In partnership with The Global Fund to Fight AIDS, Tuberculosis and Malaria and national partners, World Vision is working towards achieving Sustainable Development Goal (SDG) 3 to ‘ensure healthy lives and promote well-being for all at all ages’, by reducing global maternal mortality, ending preventable deaths of newborns and children under five, and ending the epidemics of AIDS, tuberculosis (TB), malaria and other diseases by 2030.

What is the problem?

Malaria is a major public health problem in Malawi, with an estimated 6 million cases recorded annually. For children under five years of age and pregnant women, it is a leading cause of morbidity and mortality. Currently, Malaria accounts for over 30% of outpatient visits and 34% of in-patients (HMIS 2018).

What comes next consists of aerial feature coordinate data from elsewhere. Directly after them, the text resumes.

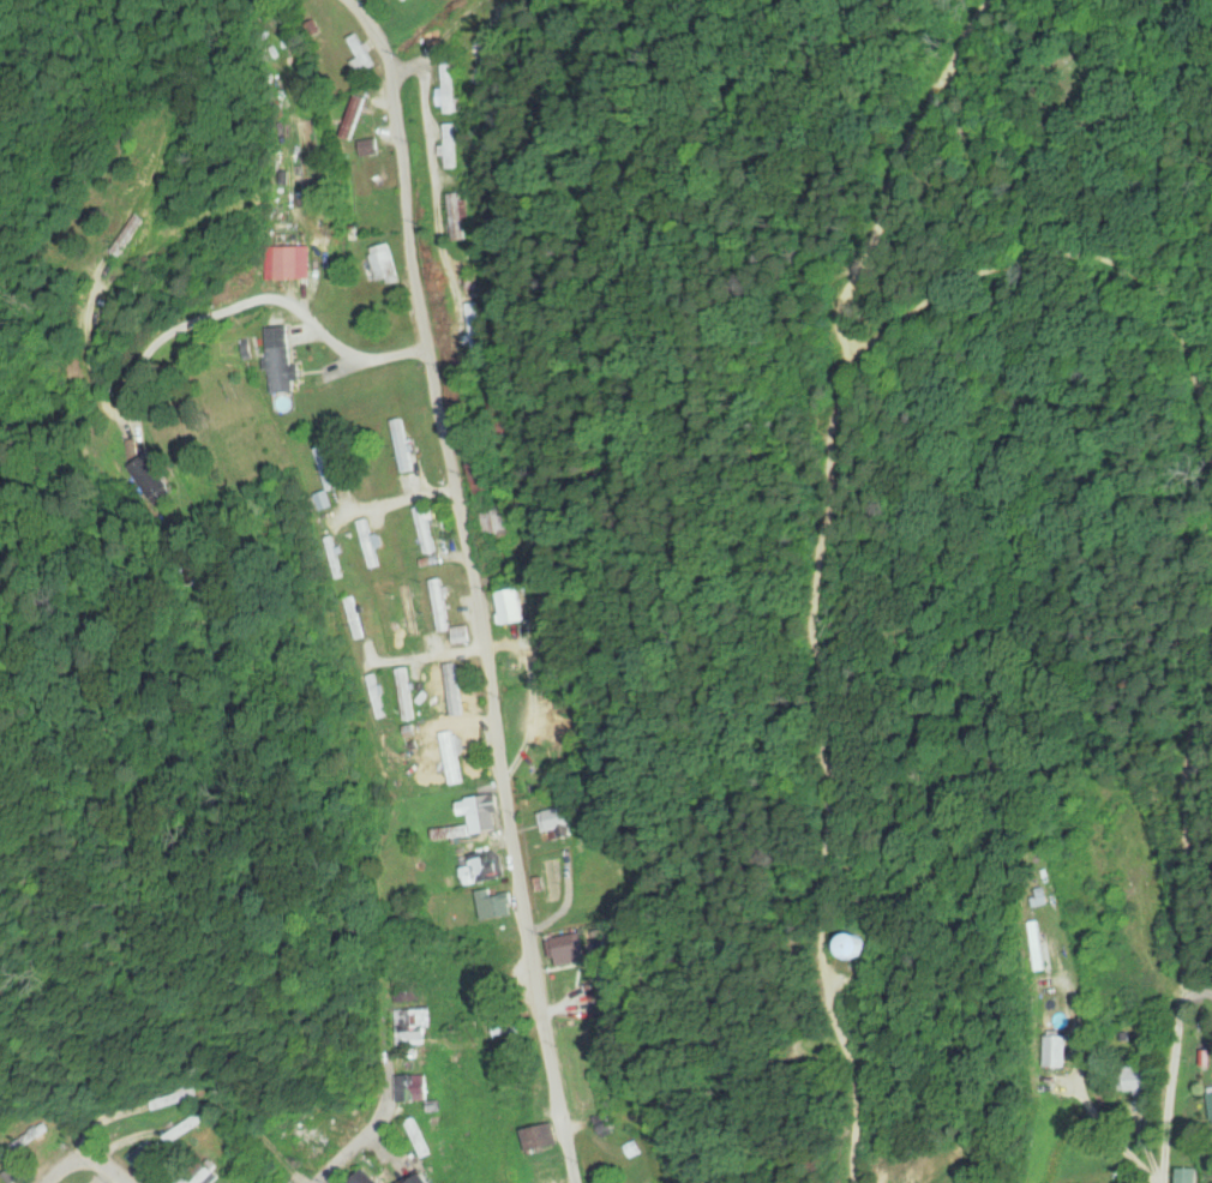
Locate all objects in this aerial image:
road: (422, 44)
road: (469, 589)
road: (381, 897)
water tower: (862, 943)
road: (1175, 1001)
building: (506, 1026)
building: (413, 1027)
building: (415, 1088)
building: (173, 1099)
building: (30, 1138)
building: (537, 1138)
building: (421, 1139)
road: (60, 1165)
road: (101, 1165)
building: (199, 1175)
building: (276, 1176)
building: (370, 1178)
building: (544, 1178)
building: (428, 1180)

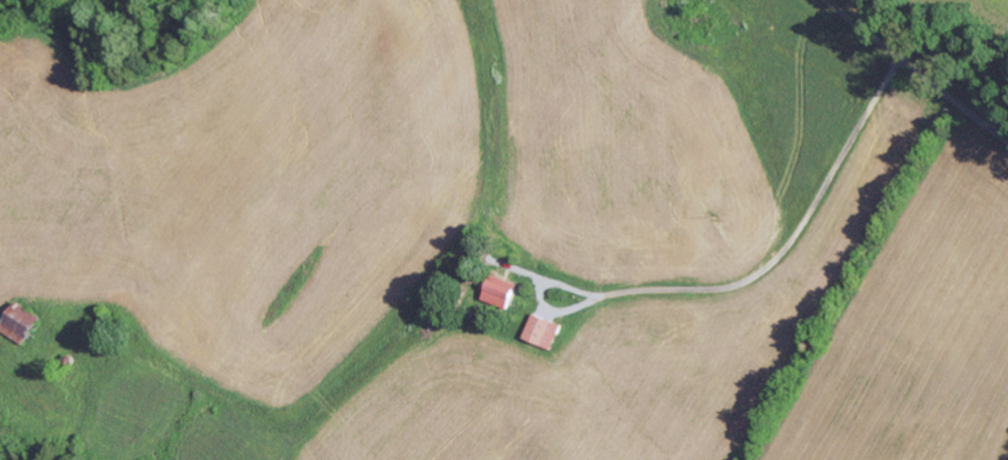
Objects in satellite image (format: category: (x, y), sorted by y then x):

Malaria adds a burden on family efforts to pull out of poverty. Work hours lost, school absenteeism and high levels of expenditures for prevention and treatment are another burden for the state, family and children.

What is World Vision doing?

In an effort to reduce tha malaria burden, World Vision is supporting the Government of Malawi’s strategy on Integrated Vector Control which includes Long Lasting Insecticide Net (LLINS) distribution, Larvicide management and Indoor Residual Spraying (IRS).

World Vision’s relationship with the Global Fund stretches back from 2017 when the children’s charity reached over 10.8 million people with a combination of Long-Lasting Insecticide Treated Nets, setting up of Village clinics and training of Health Surveillance Assistants, and provision of Malaria Rapid Diagnostic Testing Kits.

What’s our impact through the Global Fund grant?

  • In 2020, World Vision safeguarded nearly 2 million people from Malaria through IRS.
  • Between January and March 2021, the three districts of Mangochi and Balaka registered a 50% malaria reduction in comparison to the same period in the previous year 2020.
  • World Vision is further implementing different Social Behaviour Change interventions aimed at improving the adoption of different malaria prevention approaches at work.
  • The IRS project alone employs over 5,000 seasonal workers, a majority of which are young people.
  • For the 2021 spray period, the project is expected to cover 90% of the 336,257 eligible houses.